True. But it is also worth noting that this local vector space structure is not canonical. Different coordinates around the same point will give you a different vector space structure.

15. Feb 8, 2013

### TrickyDicky

I don't think this is correct, it is coordinate independent.

16. Feb 8, 2013

### jgens

Nope. Manifolds generally have no coordinate independent vector space structure. Not even locally. The idea lavinia mentioned was to use charts to locally pull the vector space structure on $\mathbb{R}^n$ back to the manifold, but this structure depends heavily on which coordinates you choose. For example, consider the space $\mathbb{R}$ as a topological manifold. Then both $(\mathbb{R},\mathrm{id})$ and $(\mathbb{R},\mathrm{id}^3)$ give us global charts, but they define totally different vector space structures. The same problem occurs in the smooth case.

Edit: To help clear up confusion, regard the domains of $\mathrm{id}$ and $\mathrm{id}^3$ as purely topological spaces. Do not give them any algebraic structure. View the codomains of these maps as real vector spaces with the natural topology.

Edit II: For further clarification, all this argument shows is that charts cannot be used to give a canonical local vector space structure on a manifold, since each choice of chart will generally produce a different a different local vector space structure.

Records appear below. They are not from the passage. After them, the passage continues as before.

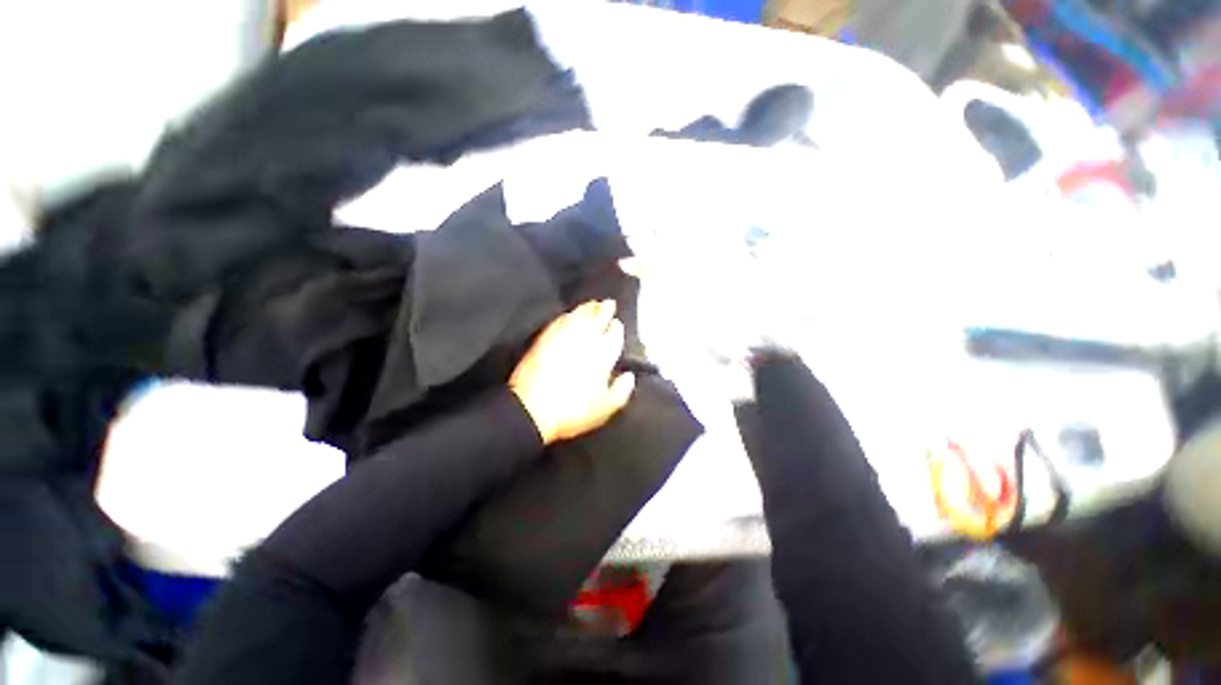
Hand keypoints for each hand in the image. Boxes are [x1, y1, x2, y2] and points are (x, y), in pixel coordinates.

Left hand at [509, 300, 635, 444]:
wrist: (533, 409)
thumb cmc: (574, 411)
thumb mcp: (605, 408)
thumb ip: (621, 391)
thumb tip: (629, 376)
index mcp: (602, 356)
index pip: (613, 335)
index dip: (616, 328)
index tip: (617, 323)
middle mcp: (585, 341)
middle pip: (597, 319)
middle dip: (604, 310)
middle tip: (609, 303)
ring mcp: (564, 337)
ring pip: (579, 316)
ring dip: (587, 308)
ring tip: (593, 304)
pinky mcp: (545, 338)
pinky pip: (560, 320)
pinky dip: (568, 315)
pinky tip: (569, 314)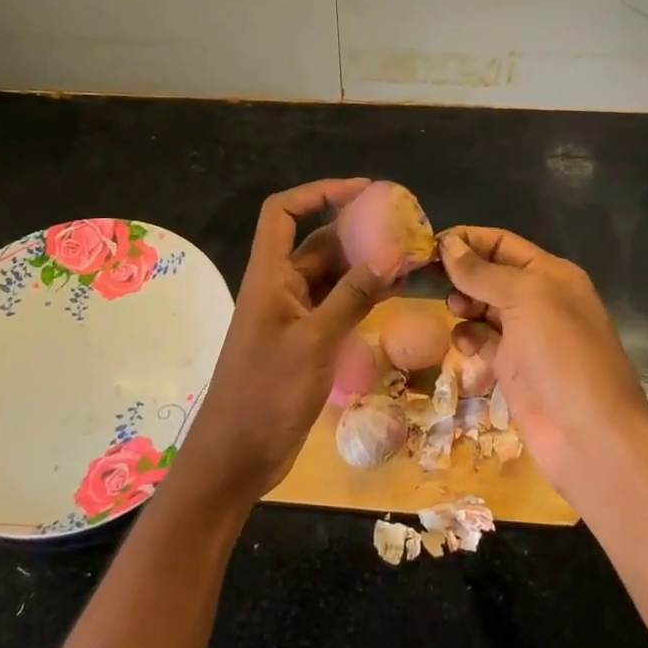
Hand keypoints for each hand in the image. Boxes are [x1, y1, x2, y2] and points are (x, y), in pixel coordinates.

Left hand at [167, 179, 394, 506]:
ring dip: (365, 264)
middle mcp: (281, 287)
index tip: (361, 190)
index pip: (283, 213)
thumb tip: (391, 254)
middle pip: (316, 242)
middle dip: (356, 230)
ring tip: (409, 257)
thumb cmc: (266, 394)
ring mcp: (294, 315)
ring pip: (332, 275)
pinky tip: (394, 293)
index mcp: (269, 276)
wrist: (238, 456)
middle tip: (403, 227)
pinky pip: (337, 305)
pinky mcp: (306, 341)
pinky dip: (362, 295)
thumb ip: (352, 297)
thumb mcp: (314, 342)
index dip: (318, 192)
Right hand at [440, 226, 647, 507]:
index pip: (502, 243)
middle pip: (490, 275)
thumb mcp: (526, 299)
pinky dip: (469, 339)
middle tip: (431, 281)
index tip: (429, 247)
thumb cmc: (563, 355)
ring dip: (464, 306)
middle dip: (462, 274)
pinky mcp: (513, 369)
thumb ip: (483, 272)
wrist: (590, 436)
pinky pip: (482, 342)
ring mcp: (527, 337)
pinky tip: (465, 346)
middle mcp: (540, 300)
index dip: (468, 240)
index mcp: (551, 274)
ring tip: (453, 312)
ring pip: (483, 308)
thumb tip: (448, 243)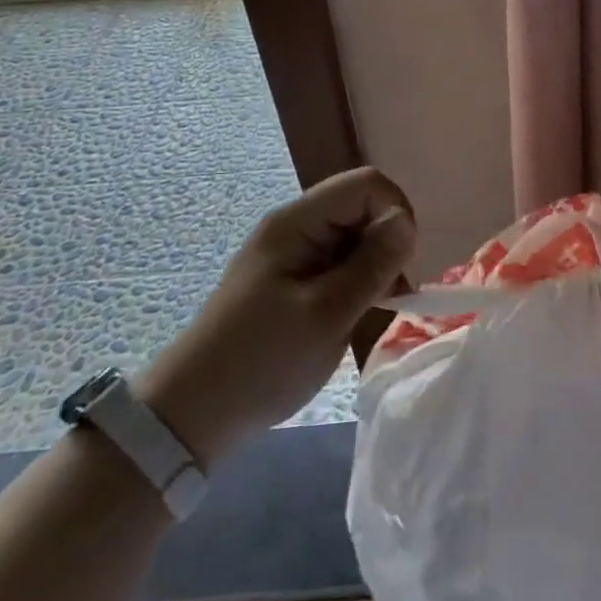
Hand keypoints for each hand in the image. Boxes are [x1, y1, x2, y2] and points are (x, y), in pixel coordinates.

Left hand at [138, 167, 414, 464]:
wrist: (193, 415)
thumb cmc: (262, 361)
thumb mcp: (327, 314)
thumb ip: (372, 263)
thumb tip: (406, 221)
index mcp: (297, 222)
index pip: (367, 185)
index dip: (395, 214)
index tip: (399, 265)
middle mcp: (295, 226)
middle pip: (362, 206)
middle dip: (387, 243)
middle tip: (387, 294)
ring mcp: (293, 252)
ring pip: (356, 235)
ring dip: (374, 265)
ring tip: (370, 309)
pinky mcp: (293, 278)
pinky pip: (341, 260)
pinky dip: (358, 280)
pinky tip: (353, 313)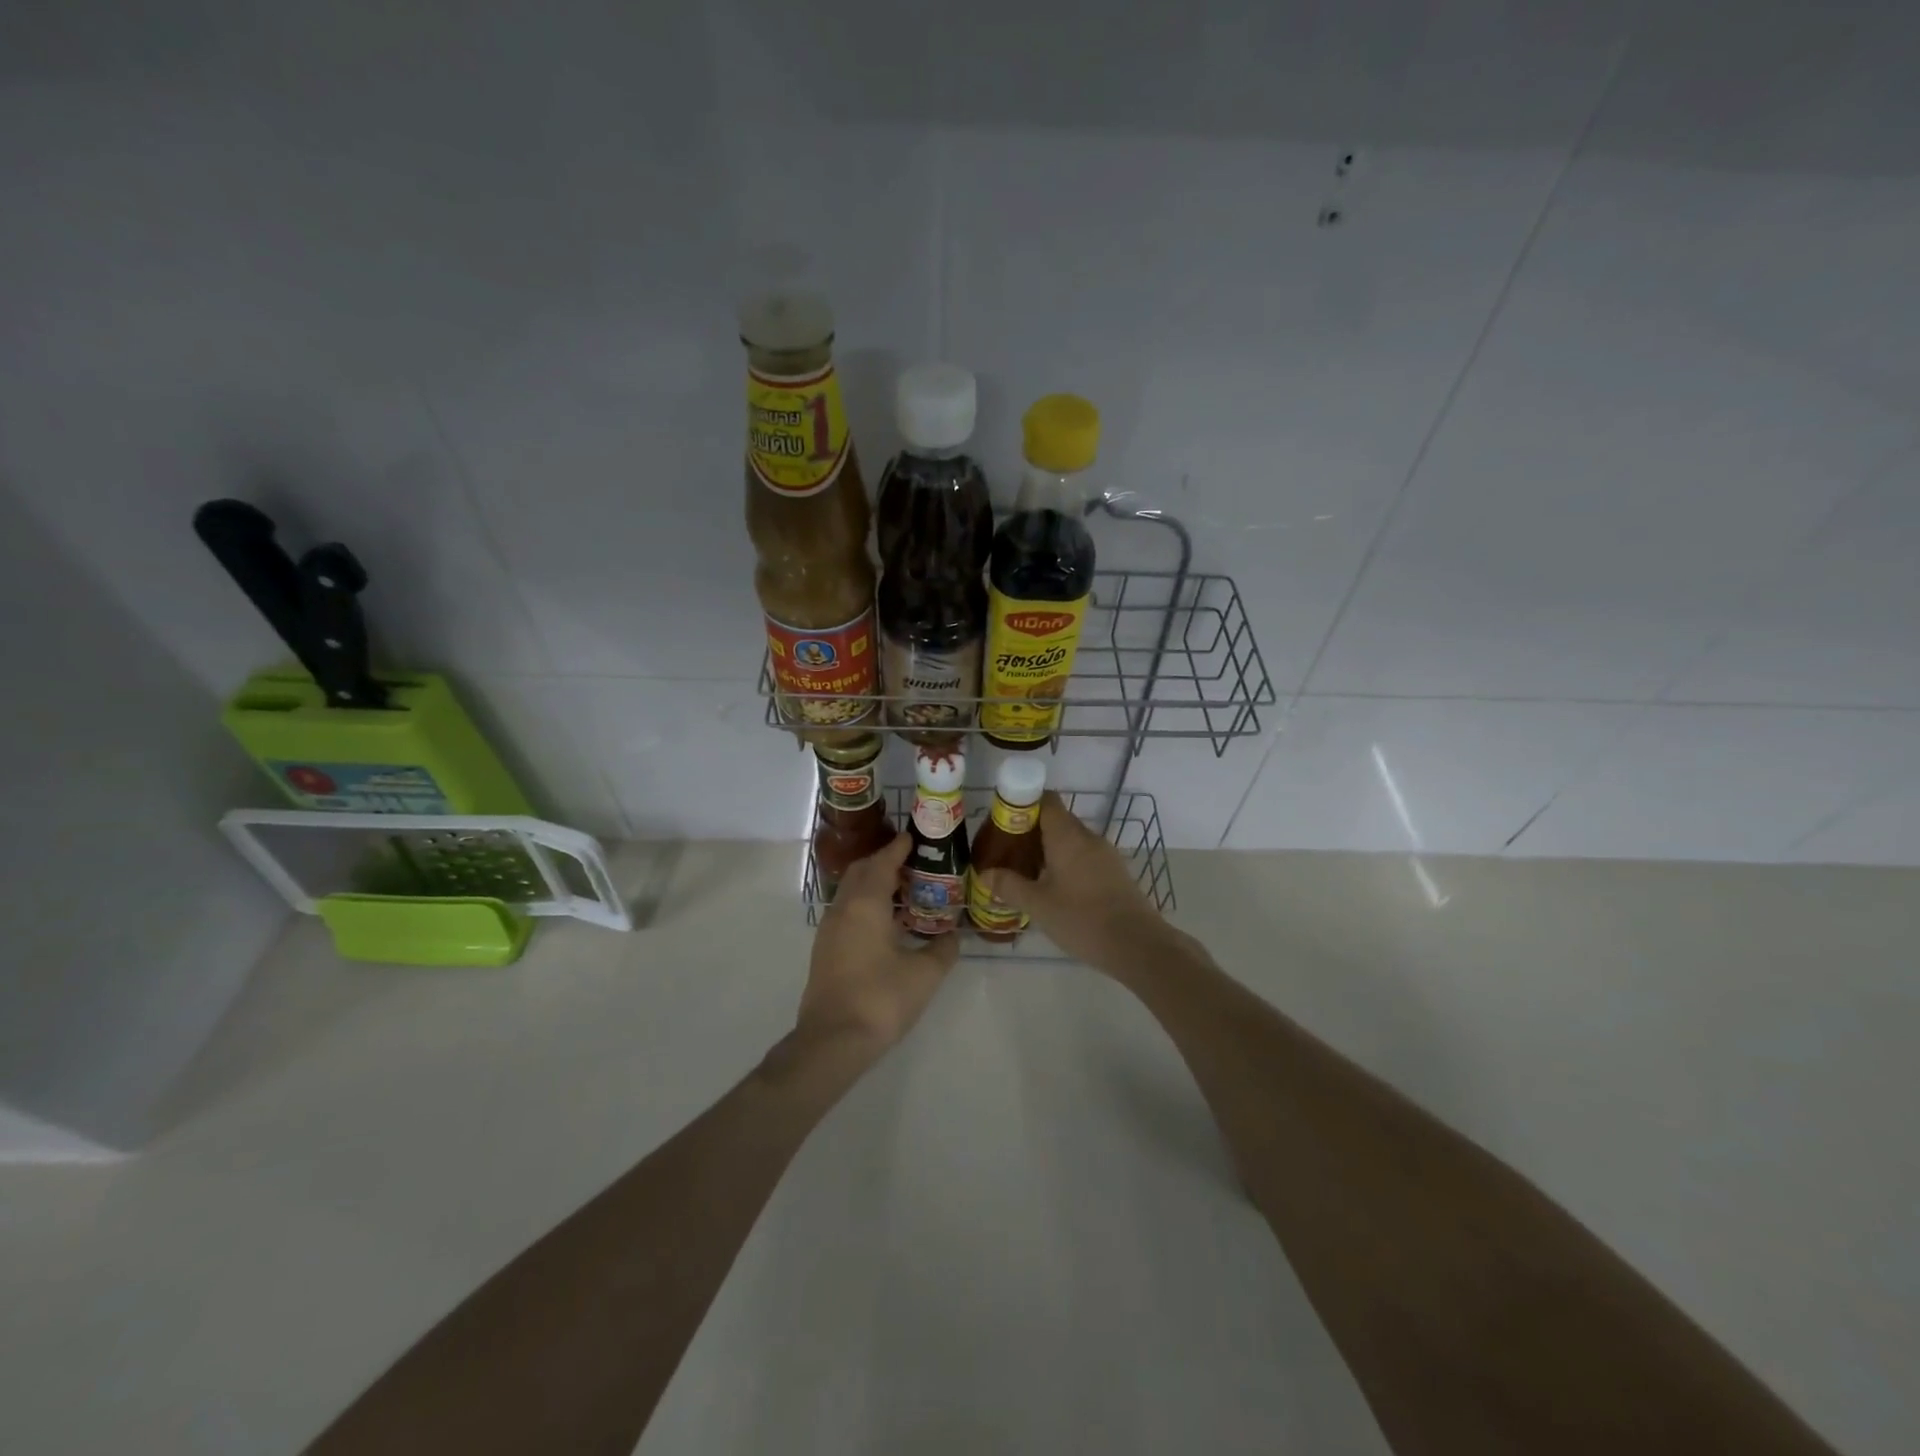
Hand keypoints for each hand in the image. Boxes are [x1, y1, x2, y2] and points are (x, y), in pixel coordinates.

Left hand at [795, 832, 957, 1058]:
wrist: (833, 1040)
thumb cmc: (881, 999)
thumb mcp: (925, 974)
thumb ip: (943, 949)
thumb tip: (953, 936)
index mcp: (866, 904)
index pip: (882, 862)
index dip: (898, 848)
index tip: (913, 837)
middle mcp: (843, 909)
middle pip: (862, 872)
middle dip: (884, 862)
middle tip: (912, 863)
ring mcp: (829, 930)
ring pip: (851, 892)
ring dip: (874, 884)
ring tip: (904, 891)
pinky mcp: (825, 950)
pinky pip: (847, 912)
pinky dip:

So it does not matter that $\mathbb{R}$ has a natural vector space structure.

Last edited: Feb 8, 2013
17. Feb 9, 2013

### TrickyDicky

I think we are just talking about different things. You are dealing with the local vector space structure on a manifold while I was thinking about the manifold structure of a finite real vector space that is basis independent up to diffeomorphism.
I didn't realize it when I said you were not right.

18. Feb 9, 2013

### jgens

I see. Glad there is no confusion then

19. Feb 9, 2013

### mathwonk

i assumed lavinia was thinking of smooth manifolds and thinking of the infinitesimal vector space, i.e. tangent space, structure that gives at a point.

20. Feb 9, 2013

### jgens

lavinia specifically mentioned coordinate systems providing a local vector space structure in post 13 (the post that I responded to) which makes me think he/she meant pulling a vector space structure back using charts. He/she is of course right that you can do this, I just wanted to note that this structure will generally not be coordinate independent.